*Exercise instructions*
Can you print the data exactly and leave out each image?

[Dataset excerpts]
= Beginning of Section =

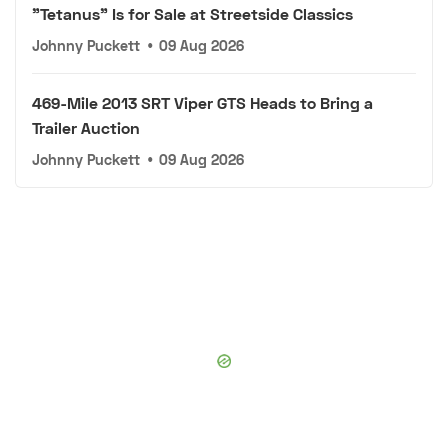
"Tetanus" Is for Sale at Streetside Classics
Johnny Puckett
•
09 Aug 2026
469-Mile 2013 SRT Viper GTS Heads to Bring a
Trailer Auction
Johnny Puckett
•
09 Aug 2026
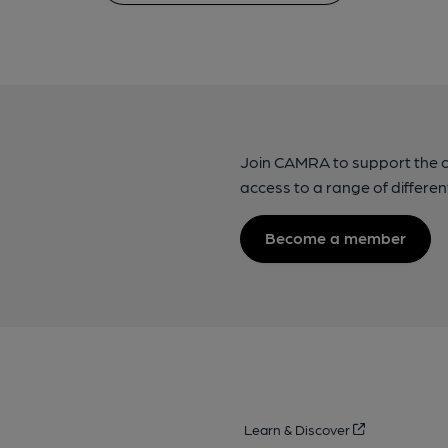
Join CAMRA to support the 
access to a range of differen
Become a member
Learn & Discover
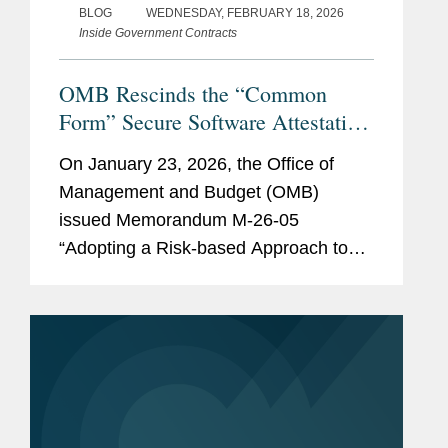
BLOG
WEDNESDAY, FEBRUARY 18, 2026
Inside Government Contracts
OMB Rescinds the “Common
Form” Secure Software Attestation
Requirement
On January 23, 2026, the Office of
Management and Budget (OMB)
issued Memorandum M-26-05
“Adopting a Risk-based Approach to
Software and Hardware Security,”
which rescinds a previous Biden
Administration’s requirement for all
federal agencies to obtain a...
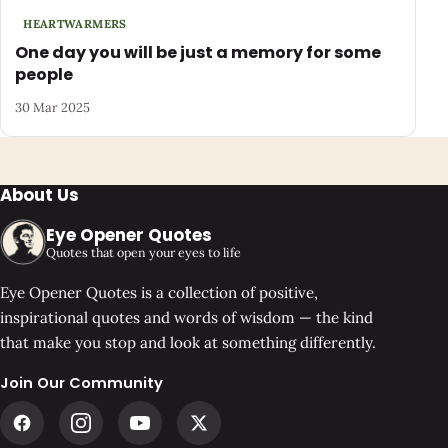
HEARTWARMERS
One day you will be just a memory for some
people
30 Mar 2025
About Us
Eye Opener Quotes
Quotes that open your eyes to life
Eye Opener Quotes is a collection of positive,
inspirational quotes and words of wisdom — the kind
that make you stop and look at something differently.
Join Our Community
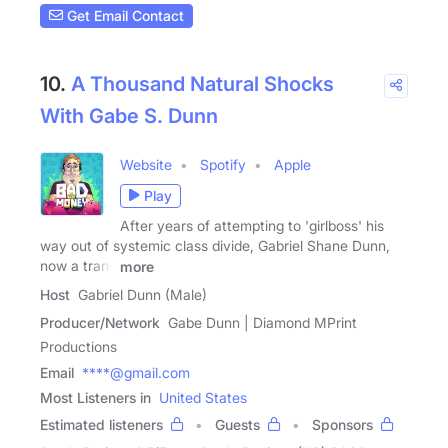
Get Email Contact
10.
A Thousand Natural Shocks
With Gabe S. Dunn
Website
Spotify
Apple
Play
After years of attempting to 'girlboss' his
way out of systemic class divide, Gabriel Shane Dunn,
now a trans
more
Host
Gabriel Dunn (Male)
Producer/Network
Gabe Dunn | Diamond MPrint
Productions
Email
****@gmail.com
Most Listeners in
United States
Estimated listeners
Guests
Sponsors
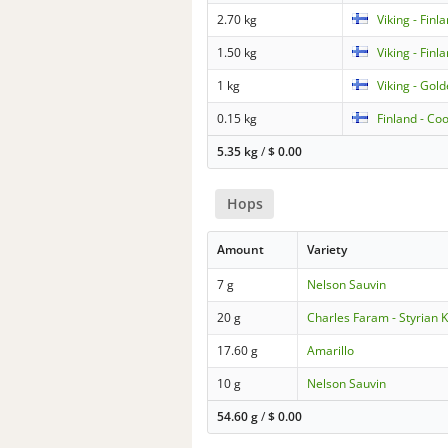
2.70 kg
Viking - Finl
1.50 kg
Viking - Finl
1 kg
Viking - Gol
0.15 kg
Finland - Co
5.35 kg
/
$
0.00
Hops
Amount
Variety
7 g
Nelson Sauvin
20 g
Charles Faram - Styrian K
17.60 g
Amarillo
10 g
Nelson Sauvin
54.60 g
/
$
0.00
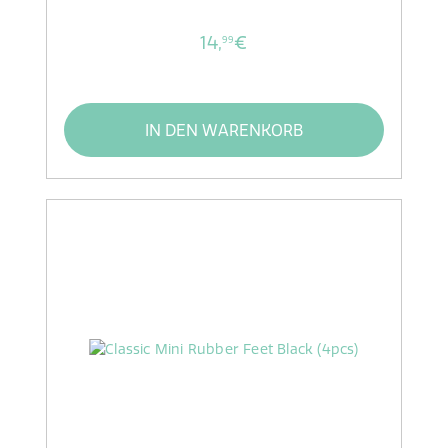
14,
€
99
IN DEN WARENKORB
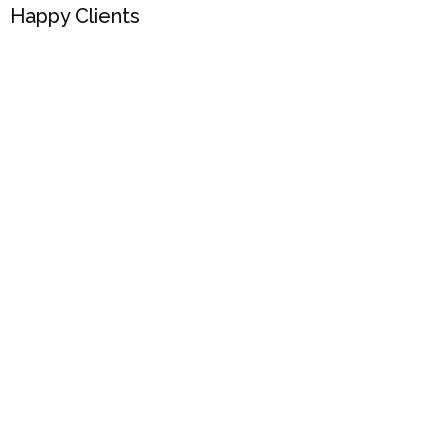
Happy Clients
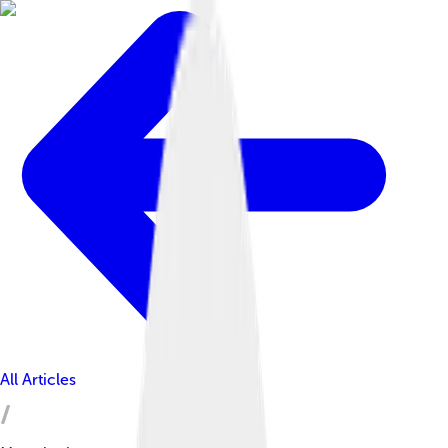
All Articles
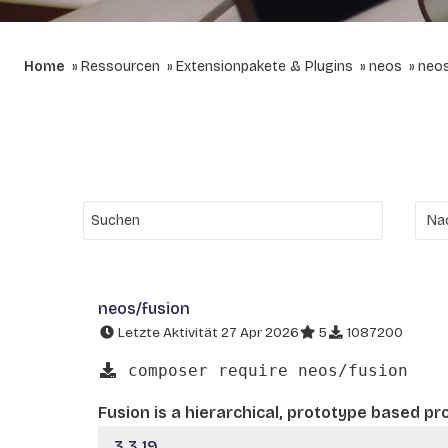
Home
Ressourcen
Extensionpakete & Plugins
neos
neos
neos/fusion
Letzte Aktivität 27 Apr 2026
5
1087200
composer require neos/fusion
Fusion is a hierarchical, prototype based p
3.3.19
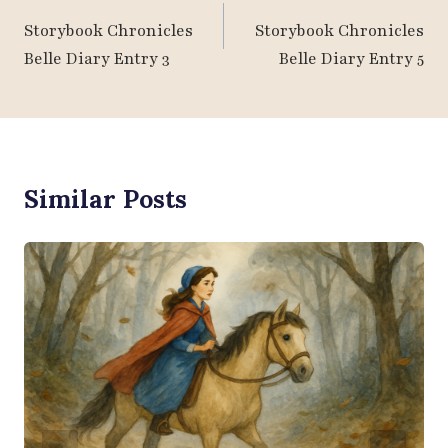
Navigation
Storybook Chronicles
Storybook Chronicles
Belle Diary Entry 3
Belle Diary Entry 5
Similar Posts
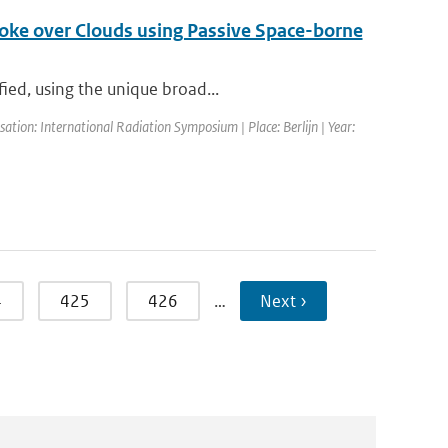
Smoke over Clouds using Passive Space-borne
ied, using the unique broad...
tion: International Radiation Symposium | Place: Berlijn | Year:
4
425
426
…
Next ›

= End of Section =

*Answer to this problem*
"Tetanus" Is for Sale at Streetside Classics
Johnny Puckett
•
09 Aug 2026
469-Mile 2013 SRT Viper GTS Heads to Bring a
Trailer Auction
Johnny Puckett
•
09 Aug 2026
Join CAMRA to support the 
access to a range of differen
Become a member
Learn & Discover
BLOG
WEDNESDAY, FEBRUARY 18, 2026
Inside Government Contracts
OMB Rescinds the “Common
Form” Secure Software Attestation
Requirement
On January 23, 2026, the Office of
Management and Budget (OMB)
issued Memorandum M-26-05
“Adopting a Risk-based Approach to
Software and Hardware Security,”
which rescinds a previous Biden
Administration’s requirement for all
federal agencies to obtain a...
HEARTWARMERS
One day you will be just a memory for some
people
30 Mar 2025
About Us
Eye Opener Quotes
Quotes that open your eyes to life
Eye Opener Quotes is a collection of positive,
inspirational quotes and words of wisdom — the kind
that make you stop and look at something differently.
Join Our Community
Get Email Contact
10.
A Thousand Natural Shocks
With Gabe S. Dunn
Website
Spotify
Apple
Play
After years of attempting to 'girlboss' his
way out of systemic class divide, Gabriel Shane Dunn,
now a trans
more
Host
Gabriel Dunn (Male)
Producer/Network
Gabe Dunn | Diamond MPrint
Productions
Email
****@gmail.com
Most Listeners in
United States
Estimated listeners
Guests
Sponsors
2.70 kg
Viking - Finl
1.50 kg
Viking - Finl
1 kg
Viking - Gol
0.15 kg
Finland - Co
5.35 kg
/
$
0.00
Hops
Amount
Variety
7 g
Nelson Sauvin
20 g
Charles Faram - Styrian K
17.60 g
Amarillo
10 g
Nelson Sauvin
54.60 g
/
$
0.00
14,
€
99
IN DEN WARENKORB
Happy Clients
All Articles
Home
Ressourcen
Extensionpakete & Plugins
neos
neos
neos/fusion
Letzte Aktivität 27 Apr 2026
5
1087200
composer require neos/fusion
Fusion is a hierarchical, prototype based p
3.3.19
Navigation
Storybook Chronicles
Storybook Chronicles
Belle Diary Entry 3
Belle Diary Entry 5
Similar Posts
Smoke over Clouds using Passive Space-borne
ied, using the unique broad...
tion: International Radiation Symposium | Place: Berlijn | Year:
4
425
426
…
Next ›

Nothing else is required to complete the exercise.